EXERCISE INSTRUCTIONS ▸ Here are the records. Write out exactly the lines between the one holding "(830, 385) = (596, 307): plush toy -> none" and the one holding "(1055, 432) = (715, 301): brown tray -> hat", inclusive.

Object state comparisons
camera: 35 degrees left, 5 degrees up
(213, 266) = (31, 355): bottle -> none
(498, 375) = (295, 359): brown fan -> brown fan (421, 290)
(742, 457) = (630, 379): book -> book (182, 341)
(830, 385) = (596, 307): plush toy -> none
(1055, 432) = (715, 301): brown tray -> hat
...
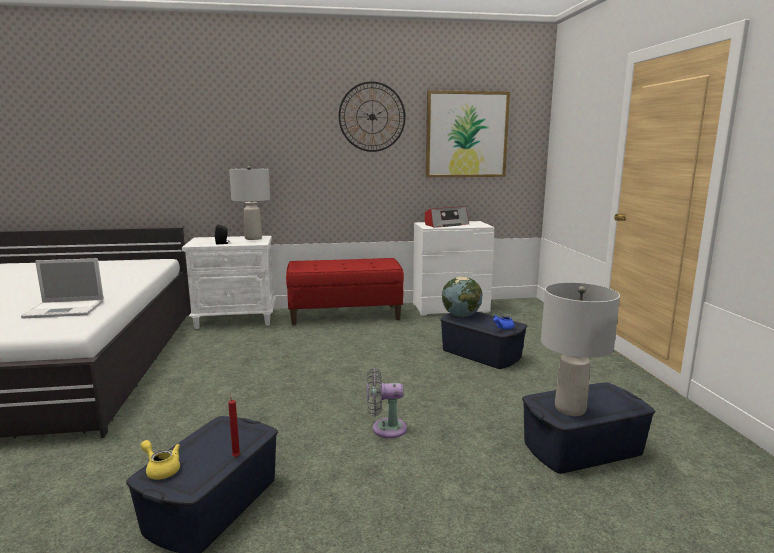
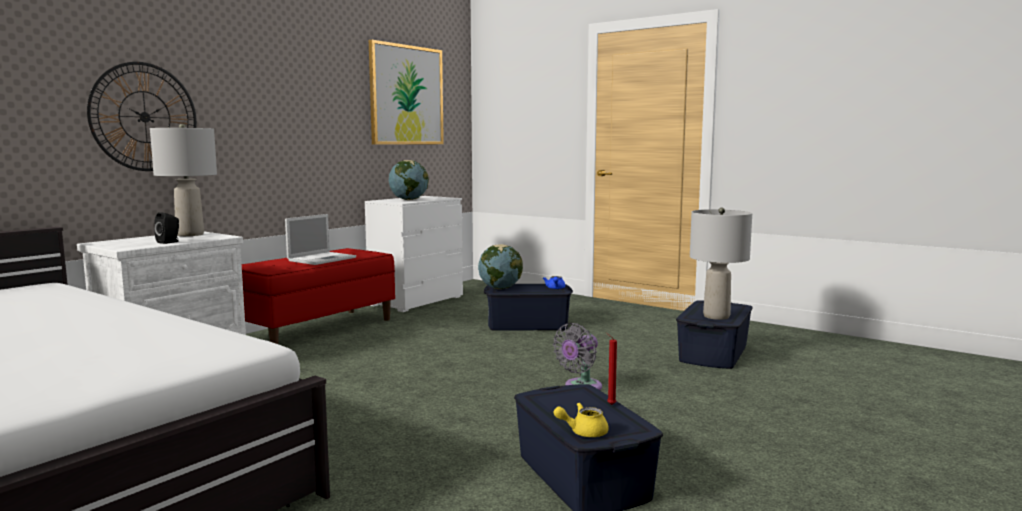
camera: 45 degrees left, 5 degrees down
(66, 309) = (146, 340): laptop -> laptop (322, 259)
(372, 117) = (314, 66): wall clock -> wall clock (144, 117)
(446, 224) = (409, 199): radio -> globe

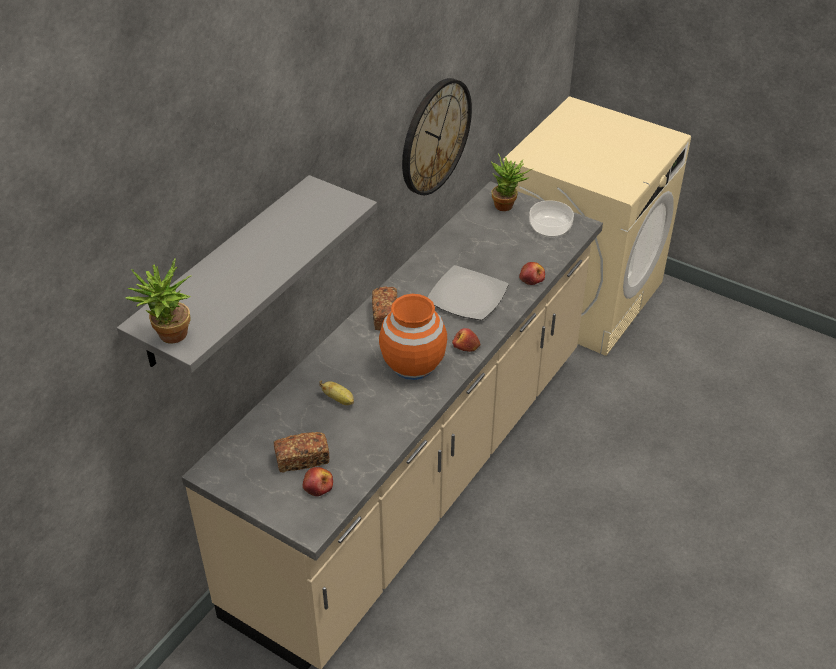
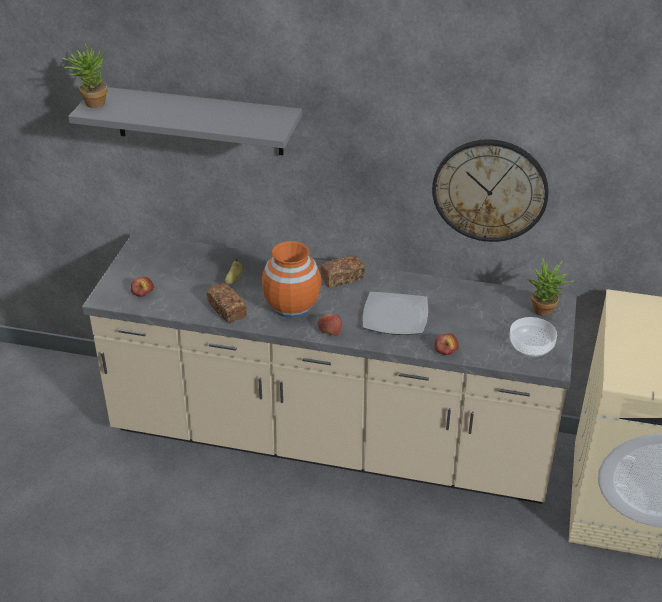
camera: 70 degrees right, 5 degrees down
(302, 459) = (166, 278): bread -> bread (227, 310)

SOLVED PROBLEM ▸
(830, 385) = (596, 307): plush toy -> none
(1055, 432) = (715, 301): brown tray -> hat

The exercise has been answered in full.